Concert des Dirty Fingers
Plus de lutte politique ou de contestation donc. Les jeunes punks chinois s'auto-qualifient d’égoïstes et ne soucient plus de l'avenir de la Chine. Pour eux, leurs compatriotes, lorsqu'ils ne sont pas différents, sont juste stupides et leur sort ne les intéresse pas. Si à Wuhan, on part du principe que diffuser ce qu'ils considèrent comme la « vérité » est un devoir, le jeunes, eux, pensent à leur futur et non aux autres. Certains d'entre eux travaillent même pour ou avec le gouvernement et estiment simplement qu'ils ont besoin de séparer leur vie professionnelle de leur vie musicale afin de pouvoir s'épanouir. Ainsi, c'est bien le fait de se produire musicalement qui les sépare des autres. Ils ne sont plus dans le moule parce qu'ils pratiquent quelque chose jugé comme « bizarre » par la société chinoise mais ils ne remettent plus en cause les normes les injustices de leurs sociétés. Pour la grande majorité d'entre eux, la question ne se pose même pas, et leurs chansons s'inscrivent dans la tradition littéraire chinoise. Ceux qui sont plus conscients des différents problèmes qui existent en Chine expriment simplement leur envie de partir, en Europe ou aux États Unis, afin d'exporter leur musique et d'échapper à une société dans laquelle ils ont l'impression de ne pouvoir exister.

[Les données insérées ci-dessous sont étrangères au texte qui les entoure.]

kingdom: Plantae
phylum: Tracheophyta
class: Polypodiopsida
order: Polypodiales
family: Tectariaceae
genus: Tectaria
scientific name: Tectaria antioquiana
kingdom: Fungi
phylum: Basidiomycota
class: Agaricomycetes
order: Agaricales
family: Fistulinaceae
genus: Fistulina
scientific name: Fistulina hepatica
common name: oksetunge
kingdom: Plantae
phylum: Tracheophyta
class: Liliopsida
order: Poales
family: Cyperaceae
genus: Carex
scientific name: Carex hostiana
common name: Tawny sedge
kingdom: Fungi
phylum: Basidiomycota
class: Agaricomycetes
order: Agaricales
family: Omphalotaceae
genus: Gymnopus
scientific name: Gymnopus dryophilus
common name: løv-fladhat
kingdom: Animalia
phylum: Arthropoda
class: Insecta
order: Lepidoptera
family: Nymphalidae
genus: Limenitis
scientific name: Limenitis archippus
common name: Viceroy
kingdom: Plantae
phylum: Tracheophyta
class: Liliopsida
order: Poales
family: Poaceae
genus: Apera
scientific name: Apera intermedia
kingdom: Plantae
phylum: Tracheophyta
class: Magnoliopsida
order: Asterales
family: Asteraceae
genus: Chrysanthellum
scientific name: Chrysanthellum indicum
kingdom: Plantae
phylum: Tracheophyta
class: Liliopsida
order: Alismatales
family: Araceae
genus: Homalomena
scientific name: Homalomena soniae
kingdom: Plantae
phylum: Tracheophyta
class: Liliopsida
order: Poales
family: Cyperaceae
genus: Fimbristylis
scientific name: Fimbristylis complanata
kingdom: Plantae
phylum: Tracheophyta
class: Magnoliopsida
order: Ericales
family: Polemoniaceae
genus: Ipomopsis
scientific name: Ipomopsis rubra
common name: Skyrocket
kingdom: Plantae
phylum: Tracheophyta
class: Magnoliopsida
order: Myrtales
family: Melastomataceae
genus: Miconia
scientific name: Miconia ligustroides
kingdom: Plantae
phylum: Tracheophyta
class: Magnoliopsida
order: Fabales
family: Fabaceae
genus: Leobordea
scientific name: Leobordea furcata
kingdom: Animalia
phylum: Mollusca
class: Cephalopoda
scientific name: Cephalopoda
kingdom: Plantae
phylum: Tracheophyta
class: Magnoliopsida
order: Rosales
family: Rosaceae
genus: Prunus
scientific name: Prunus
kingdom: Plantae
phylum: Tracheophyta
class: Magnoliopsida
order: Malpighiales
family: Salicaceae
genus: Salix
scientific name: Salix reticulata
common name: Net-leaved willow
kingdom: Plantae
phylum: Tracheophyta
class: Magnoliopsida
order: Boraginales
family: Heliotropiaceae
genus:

Il y a donc là deux visions qui diffèrent, l'une entremêlant valeur punk, musique et lutte politique d'une manière si étroite qu'aucune de ces différentes parties ne puissent exister l'une sans l'autre. L'autre, au contraire, voit dans la musique un moyen de s'émanciper du moule de la société et accepte les réglementations pour pouvoir vivre à part entière de leur passion.